Supplied material START

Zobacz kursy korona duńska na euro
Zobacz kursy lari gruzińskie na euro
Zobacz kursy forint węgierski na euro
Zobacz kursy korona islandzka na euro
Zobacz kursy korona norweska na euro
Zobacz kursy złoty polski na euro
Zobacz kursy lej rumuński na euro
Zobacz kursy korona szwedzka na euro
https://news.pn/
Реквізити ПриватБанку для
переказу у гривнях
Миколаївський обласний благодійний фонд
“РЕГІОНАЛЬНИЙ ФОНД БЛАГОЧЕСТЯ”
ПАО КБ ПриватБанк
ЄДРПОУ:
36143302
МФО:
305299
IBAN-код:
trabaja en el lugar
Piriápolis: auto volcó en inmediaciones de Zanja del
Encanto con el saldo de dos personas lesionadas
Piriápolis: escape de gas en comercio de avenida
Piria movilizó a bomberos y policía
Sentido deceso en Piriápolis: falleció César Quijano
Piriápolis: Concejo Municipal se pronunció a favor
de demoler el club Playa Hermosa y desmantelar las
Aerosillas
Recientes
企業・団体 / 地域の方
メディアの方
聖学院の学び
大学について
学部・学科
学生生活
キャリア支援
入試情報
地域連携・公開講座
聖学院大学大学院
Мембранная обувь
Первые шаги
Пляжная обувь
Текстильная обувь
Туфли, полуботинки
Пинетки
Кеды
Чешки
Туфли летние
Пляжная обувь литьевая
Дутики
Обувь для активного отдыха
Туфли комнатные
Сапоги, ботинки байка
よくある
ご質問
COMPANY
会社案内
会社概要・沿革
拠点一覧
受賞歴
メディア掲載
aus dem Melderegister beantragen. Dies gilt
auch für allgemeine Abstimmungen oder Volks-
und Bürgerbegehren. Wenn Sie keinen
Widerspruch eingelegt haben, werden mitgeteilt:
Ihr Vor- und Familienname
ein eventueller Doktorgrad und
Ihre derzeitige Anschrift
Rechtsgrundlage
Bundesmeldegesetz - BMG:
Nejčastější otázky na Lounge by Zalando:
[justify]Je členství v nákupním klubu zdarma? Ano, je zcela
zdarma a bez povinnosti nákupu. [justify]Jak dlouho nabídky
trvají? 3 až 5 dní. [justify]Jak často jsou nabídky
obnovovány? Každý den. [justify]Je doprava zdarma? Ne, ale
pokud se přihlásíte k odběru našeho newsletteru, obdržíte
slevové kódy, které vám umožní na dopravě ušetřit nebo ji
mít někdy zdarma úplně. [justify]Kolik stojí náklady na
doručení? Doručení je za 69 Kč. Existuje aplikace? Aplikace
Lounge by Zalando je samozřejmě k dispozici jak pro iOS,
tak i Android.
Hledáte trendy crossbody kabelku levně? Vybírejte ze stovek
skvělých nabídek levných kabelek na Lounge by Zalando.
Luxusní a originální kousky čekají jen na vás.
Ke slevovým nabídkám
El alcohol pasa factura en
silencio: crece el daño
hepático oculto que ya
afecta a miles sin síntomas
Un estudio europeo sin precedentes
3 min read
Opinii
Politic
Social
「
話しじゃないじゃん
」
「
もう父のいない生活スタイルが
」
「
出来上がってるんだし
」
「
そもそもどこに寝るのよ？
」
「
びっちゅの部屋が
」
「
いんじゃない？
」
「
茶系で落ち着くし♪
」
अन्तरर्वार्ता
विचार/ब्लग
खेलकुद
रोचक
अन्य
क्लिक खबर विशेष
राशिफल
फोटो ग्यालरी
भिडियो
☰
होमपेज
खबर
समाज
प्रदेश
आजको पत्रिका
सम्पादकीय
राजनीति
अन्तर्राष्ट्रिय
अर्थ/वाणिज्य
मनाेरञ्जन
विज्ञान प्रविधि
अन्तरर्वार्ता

Supplied material END

* **Exercise**
Word for word, restate the lines of the listing above starting at the line with "hepático oculto que ya" and ending at the line with "क्लिक खबर विशेष", and nothing outside them.

* **Expected answer**
hepático oculto que ya
afecta a miles sin síntomas
Un estudio europeo sin precedentes
3 min read
Opinii
Politic
Social
「
話しじゃないじゃん
」
「
もう父のいない生活スタイルが
」
「
出来上がってるんだし
」
「
そもそもどこに寝るのよ？
」
「
びっちゅの部屋が
」
「
いんじゃない？
」
「
茶系で落ち着くし♪
」
अन्तरर्वार्ता
विचार/ब्लग
खेलकुद
रोचक
अन्य
क्लिक खबर विशेष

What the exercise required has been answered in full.